[[ Listed records open ]]

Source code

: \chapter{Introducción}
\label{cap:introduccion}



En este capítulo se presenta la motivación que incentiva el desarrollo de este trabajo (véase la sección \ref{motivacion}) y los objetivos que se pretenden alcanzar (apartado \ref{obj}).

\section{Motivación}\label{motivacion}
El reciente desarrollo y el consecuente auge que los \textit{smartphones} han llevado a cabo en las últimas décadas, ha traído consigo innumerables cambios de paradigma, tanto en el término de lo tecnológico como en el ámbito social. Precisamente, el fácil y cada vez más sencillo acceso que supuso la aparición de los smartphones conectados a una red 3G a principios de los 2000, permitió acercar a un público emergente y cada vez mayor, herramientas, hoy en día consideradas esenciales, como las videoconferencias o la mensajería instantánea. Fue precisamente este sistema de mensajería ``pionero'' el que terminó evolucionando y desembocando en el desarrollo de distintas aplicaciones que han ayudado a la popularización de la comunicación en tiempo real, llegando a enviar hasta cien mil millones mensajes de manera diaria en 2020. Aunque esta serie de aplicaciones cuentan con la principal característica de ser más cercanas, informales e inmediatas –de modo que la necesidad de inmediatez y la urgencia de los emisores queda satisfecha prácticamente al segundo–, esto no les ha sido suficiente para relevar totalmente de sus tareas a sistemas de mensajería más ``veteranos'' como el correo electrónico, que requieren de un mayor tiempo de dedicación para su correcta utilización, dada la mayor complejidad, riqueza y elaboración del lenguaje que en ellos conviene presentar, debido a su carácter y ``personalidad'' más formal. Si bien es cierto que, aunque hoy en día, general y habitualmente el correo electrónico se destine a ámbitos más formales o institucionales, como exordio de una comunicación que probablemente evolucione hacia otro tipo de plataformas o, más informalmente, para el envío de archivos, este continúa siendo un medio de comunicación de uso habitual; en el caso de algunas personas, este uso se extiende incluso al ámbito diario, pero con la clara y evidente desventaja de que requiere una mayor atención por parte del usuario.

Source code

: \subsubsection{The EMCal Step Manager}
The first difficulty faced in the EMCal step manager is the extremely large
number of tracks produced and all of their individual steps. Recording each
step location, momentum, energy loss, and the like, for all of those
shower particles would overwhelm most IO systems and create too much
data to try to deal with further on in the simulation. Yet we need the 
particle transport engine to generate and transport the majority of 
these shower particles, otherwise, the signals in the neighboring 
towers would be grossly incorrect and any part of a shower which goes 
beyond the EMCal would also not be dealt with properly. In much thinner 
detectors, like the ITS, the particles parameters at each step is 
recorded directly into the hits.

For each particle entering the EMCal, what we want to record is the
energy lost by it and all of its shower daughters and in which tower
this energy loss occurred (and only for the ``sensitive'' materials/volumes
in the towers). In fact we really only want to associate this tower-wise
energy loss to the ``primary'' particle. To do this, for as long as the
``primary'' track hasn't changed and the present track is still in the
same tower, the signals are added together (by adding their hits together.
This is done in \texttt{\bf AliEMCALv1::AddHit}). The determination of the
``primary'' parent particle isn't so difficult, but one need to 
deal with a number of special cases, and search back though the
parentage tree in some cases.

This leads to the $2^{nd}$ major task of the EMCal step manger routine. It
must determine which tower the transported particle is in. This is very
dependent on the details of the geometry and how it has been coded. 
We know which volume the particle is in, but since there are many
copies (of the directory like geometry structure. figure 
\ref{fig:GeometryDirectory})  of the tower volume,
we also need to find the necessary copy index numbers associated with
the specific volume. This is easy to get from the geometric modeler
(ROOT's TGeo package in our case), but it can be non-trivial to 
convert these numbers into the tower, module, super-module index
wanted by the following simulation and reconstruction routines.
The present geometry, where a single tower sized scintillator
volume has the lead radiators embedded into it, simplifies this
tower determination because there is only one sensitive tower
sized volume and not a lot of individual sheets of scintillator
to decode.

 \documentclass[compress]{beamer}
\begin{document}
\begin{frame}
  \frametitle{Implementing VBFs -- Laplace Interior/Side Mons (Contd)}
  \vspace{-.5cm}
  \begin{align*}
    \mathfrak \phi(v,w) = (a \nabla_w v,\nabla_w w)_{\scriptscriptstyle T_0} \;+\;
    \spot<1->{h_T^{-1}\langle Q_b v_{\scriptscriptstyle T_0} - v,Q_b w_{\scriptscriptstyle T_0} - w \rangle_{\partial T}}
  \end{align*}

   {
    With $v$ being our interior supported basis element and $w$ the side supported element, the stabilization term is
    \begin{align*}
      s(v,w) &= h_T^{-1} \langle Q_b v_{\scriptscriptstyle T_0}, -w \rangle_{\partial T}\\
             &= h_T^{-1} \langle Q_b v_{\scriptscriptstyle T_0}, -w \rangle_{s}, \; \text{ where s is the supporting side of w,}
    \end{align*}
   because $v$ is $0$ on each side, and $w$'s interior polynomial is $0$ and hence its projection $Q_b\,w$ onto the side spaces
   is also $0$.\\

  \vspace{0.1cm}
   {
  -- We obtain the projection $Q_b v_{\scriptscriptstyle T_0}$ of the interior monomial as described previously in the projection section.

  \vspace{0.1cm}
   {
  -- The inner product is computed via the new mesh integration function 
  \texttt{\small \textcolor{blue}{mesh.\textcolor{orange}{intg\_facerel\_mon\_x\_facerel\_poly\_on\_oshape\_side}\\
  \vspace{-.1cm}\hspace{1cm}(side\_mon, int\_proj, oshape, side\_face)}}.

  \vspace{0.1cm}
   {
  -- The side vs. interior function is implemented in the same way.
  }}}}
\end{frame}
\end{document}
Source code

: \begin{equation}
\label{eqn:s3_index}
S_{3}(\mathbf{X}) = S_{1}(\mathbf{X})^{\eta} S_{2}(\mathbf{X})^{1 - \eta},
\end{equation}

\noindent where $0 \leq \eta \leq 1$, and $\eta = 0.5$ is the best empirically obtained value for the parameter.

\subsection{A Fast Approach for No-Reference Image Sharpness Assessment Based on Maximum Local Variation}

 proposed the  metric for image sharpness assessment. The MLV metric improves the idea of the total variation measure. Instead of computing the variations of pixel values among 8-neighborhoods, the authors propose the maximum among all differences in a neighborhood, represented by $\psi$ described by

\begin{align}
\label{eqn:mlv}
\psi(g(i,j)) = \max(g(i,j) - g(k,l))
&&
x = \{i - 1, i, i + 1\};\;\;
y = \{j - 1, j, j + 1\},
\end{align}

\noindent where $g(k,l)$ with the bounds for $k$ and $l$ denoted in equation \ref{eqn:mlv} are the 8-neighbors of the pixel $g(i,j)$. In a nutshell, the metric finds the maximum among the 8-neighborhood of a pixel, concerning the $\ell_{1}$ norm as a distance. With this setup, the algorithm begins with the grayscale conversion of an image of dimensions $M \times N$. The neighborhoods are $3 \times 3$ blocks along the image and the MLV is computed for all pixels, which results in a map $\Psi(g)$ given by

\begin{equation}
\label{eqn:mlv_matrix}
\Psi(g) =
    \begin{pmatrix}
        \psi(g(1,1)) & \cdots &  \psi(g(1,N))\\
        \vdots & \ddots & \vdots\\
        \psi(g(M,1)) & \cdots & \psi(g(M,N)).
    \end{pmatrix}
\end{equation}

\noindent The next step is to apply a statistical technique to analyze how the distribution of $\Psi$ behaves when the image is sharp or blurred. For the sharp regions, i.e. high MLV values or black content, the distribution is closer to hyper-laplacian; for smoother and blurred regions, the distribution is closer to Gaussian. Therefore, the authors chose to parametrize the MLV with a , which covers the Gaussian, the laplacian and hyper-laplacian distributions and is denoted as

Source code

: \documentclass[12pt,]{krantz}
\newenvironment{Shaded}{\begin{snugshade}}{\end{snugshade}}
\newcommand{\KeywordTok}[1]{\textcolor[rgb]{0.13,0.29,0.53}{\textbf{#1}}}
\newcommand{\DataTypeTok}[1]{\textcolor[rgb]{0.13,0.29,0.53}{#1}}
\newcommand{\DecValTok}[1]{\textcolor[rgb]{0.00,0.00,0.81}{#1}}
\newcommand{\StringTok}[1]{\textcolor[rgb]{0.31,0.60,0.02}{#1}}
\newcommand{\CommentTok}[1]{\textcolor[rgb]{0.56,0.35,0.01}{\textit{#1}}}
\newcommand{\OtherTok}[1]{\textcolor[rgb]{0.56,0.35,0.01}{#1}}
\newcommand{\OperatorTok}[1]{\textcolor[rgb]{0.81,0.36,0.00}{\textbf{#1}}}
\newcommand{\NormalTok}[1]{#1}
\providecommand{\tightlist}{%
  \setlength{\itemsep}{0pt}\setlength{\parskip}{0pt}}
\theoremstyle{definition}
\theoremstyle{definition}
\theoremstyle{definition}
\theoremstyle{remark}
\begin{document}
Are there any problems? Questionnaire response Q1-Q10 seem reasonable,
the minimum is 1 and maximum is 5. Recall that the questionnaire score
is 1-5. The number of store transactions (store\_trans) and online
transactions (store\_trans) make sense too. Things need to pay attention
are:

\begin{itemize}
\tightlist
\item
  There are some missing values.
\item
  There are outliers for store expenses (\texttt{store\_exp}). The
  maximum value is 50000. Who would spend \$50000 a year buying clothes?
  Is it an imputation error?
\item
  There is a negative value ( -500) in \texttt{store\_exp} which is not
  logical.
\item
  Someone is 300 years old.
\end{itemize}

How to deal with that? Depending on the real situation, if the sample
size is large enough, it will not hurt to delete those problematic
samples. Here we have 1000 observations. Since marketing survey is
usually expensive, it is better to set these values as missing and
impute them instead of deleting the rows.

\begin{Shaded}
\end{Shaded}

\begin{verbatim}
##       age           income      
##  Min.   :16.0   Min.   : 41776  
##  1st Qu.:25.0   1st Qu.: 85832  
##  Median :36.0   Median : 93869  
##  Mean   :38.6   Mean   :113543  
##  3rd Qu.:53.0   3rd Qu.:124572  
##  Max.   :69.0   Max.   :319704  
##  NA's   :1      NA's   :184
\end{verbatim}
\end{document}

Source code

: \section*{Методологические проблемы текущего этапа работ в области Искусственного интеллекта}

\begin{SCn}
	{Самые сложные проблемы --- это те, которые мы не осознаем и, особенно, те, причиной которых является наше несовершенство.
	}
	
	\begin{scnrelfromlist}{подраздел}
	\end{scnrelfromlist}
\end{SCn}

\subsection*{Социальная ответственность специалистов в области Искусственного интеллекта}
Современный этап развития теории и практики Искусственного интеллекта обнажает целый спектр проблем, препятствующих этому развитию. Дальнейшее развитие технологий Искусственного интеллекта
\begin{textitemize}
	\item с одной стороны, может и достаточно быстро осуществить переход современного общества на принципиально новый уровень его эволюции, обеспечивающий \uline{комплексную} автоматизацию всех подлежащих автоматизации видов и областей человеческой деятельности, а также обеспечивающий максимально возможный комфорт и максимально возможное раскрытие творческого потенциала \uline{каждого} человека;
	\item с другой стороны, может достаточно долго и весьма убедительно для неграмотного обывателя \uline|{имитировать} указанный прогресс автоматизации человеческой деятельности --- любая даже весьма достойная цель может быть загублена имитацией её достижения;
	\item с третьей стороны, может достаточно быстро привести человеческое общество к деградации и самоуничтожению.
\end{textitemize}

[[ Listed records closed ]]

:: Exercise details ::
From the entries above, copy every line where the word "Искусственного" shows up.

:: Final answer ::
: \section*{Методологические проблемы текущего этапа работ в области Искусственного интеллекта}
\subsection*{Социальная ответственность специалистов в области Искусственного интеллекта}
Современный этап развития теории и практики Искусственного интеллекта обнажает целый спектр проблем, препятствующих этому развитию. Дальнейшее развитие технологий Искусственного интеллекта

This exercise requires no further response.